[[ Excerpted passage open ]]
2)  Speed – Comparing an indexed hash value versus what could be billions or trillions of bytes or source data is much quicker. Optimized hash engines (Pinpoint Harvester) can compare thousands of hash values in a second.

3)  Security  – Hashing data is a one way trip. The original data can’t be recreated or reverse engineered from the hash value. This provides additional security that a person can’t determine the source data from the hash.

The argument that data sources could be different and have the same hash value has raised a lot of concern. There are countless threads related to this issue on the litigation support and computer forensic forums. The bottom line is the only way to do an exact comparison of the original data is to store it everywhere you need to deduplicate or verify the information, however, as mentioned about this isn’t a practical alternative.
[[ Excerpted passage closed ]]
[[ Dataset open ]]
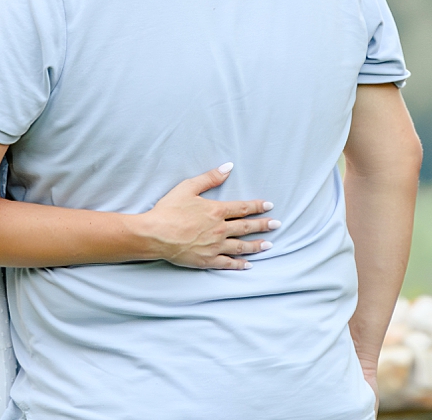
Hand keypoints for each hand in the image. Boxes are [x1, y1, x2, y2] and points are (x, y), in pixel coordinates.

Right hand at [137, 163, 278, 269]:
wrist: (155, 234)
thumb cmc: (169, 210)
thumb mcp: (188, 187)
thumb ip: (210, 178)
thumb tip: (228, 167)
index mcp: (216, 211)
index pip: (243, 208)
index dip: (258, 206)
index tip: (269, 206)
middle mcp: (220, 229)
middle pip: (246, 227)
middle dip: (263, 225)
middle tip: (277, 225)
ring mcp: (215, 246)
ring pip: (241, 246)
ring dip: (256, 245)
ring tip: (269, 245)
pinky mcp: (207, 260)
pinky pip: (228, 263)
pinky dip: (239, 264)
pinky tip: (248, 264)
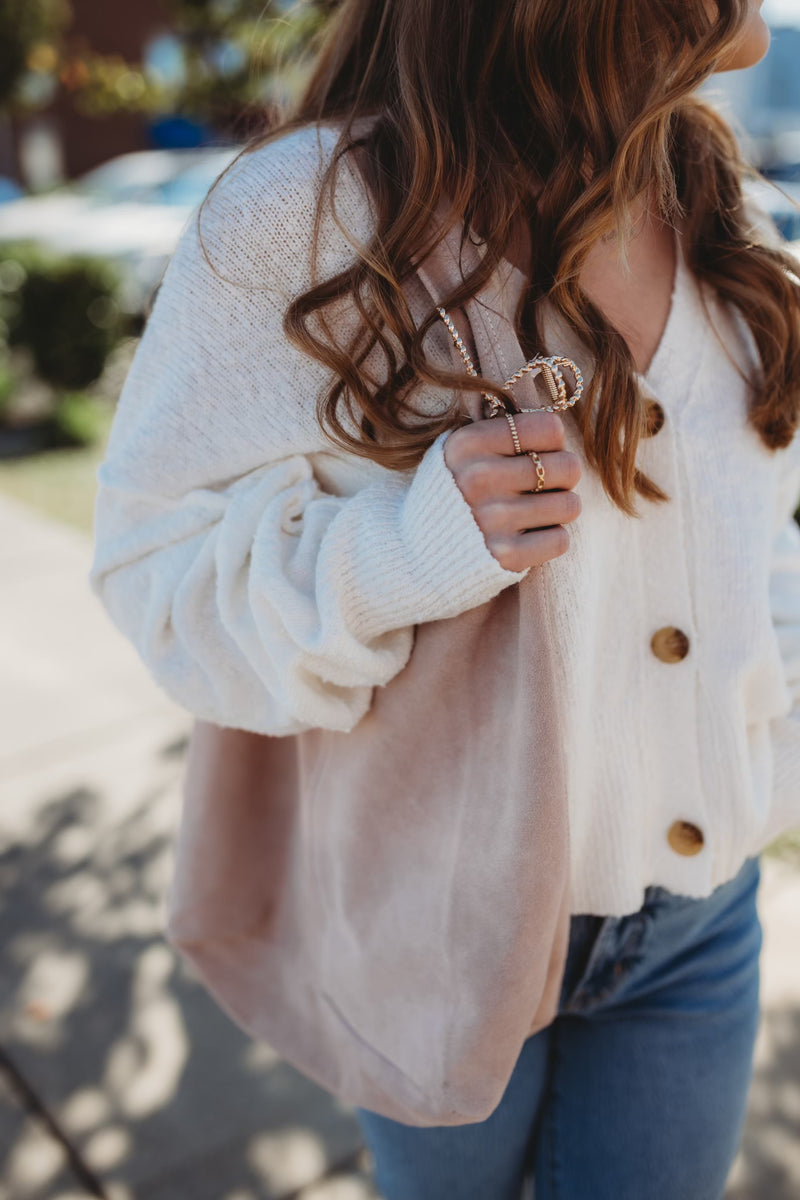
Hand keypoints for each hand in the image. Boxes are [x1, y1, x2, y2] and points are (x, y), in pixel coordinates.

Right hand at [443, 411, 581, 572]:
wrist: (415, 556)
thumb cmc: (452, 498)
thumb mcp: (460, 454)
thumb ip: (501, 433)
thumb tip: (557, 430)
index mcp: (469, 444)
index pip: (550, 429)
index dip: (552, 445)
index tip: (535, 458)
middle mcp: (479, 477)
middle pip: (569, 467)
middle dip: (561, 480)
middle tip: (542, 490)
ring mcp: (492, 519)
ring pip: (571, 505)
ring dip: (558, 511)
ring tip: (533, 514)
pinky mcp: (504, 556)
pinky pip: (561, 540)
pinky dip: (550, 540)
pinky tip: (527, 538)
[[ Dataset closed ]]
[[ Dataset open ]]
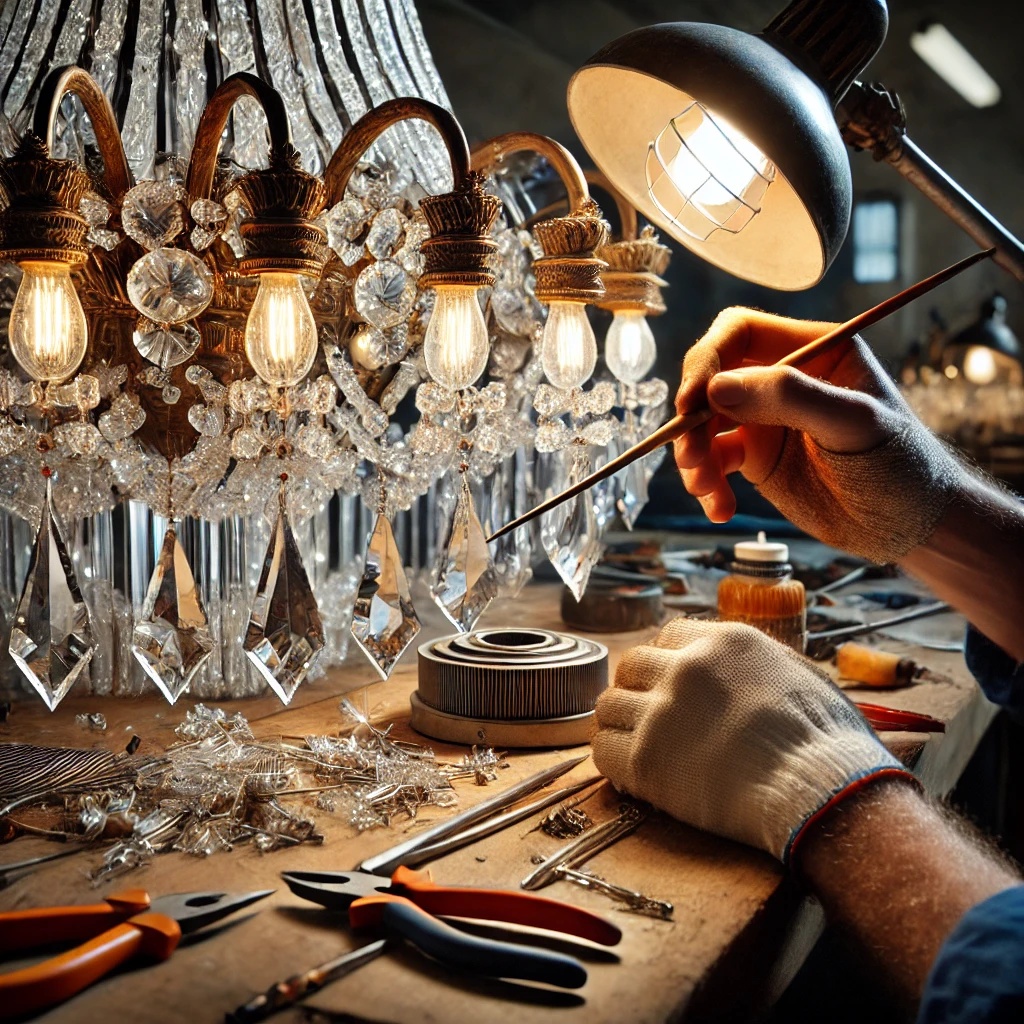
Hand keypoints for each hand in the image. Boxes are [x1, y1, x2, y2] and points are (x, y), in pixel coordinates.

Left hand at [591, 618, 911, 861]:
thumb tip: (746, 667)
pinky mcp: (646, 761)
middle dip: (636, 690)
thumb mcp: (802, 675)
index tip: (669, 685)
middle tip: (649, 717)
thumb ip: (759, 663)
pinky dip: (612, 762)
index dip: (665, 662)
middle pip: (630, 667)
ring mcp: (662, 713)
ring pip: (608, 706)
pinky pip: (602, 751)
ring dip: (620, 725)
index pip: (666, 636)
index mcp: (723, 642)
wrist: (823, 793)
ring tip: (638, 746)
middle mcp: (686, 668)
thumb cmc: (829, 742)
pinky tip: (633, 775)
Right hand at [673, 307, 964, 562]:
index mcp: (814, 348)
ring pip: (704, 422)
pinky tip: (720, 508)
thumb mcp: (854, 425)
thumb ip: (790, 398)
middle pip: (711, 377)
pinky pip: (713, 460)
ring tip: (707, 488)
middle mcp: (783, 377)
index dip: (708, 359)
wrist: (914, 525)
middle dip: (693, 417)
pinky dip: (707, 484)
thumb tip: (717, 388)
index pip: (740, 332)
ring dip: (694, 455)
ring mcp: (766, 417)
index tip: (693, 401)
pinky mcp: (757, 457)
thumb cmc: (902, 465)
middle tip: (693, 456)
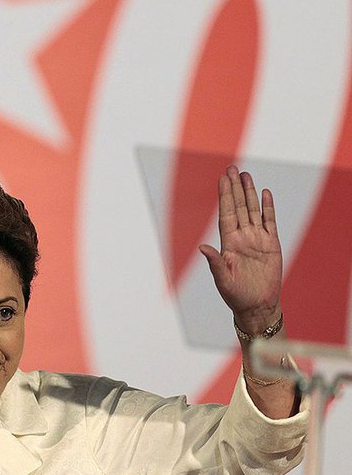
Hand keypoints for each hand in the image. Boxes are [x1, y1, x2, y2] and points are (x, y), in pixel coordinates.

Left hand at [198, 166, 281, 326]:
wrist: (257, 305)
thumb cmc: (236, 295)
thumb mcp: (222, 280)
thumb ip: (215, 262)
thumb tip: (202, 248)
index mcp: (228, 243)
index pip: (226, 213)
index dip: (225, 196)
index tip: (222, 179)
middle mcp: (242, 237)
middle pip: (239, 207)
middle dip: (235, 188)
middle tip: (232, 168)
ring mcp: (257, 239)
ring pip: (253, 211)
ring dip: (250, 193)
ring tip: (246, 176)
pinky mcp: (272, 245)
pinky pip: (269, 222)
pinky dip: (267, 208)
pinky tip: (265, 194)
[[ Dataset closed ]]
| Tasks to perform |
1. Output the part of the hashing passage starting with "2)  Speed –" and going on through "in a second.", word for word.
2. Summarize the hashing passage in two sentences.
The listing has no connection to the hashing passage.

| Answers given |
1.
2)  Speed – Comparing an indexed hash value versus what could be billions or trillions of bytes or source data is much quicker. Optimized hash engines (Pinpoint Harvester) can compare thousands of hash values in a second.

2. Comparing indexed hash values is much quicker than comparing the source data, and hashing is one-way, so the original data can't be recreated from a hash value. Many have worried that different data sources could share the same hash value, but the only exact alternative is to store the original data everywhere it must be deduplicated or verified, which isn't practical.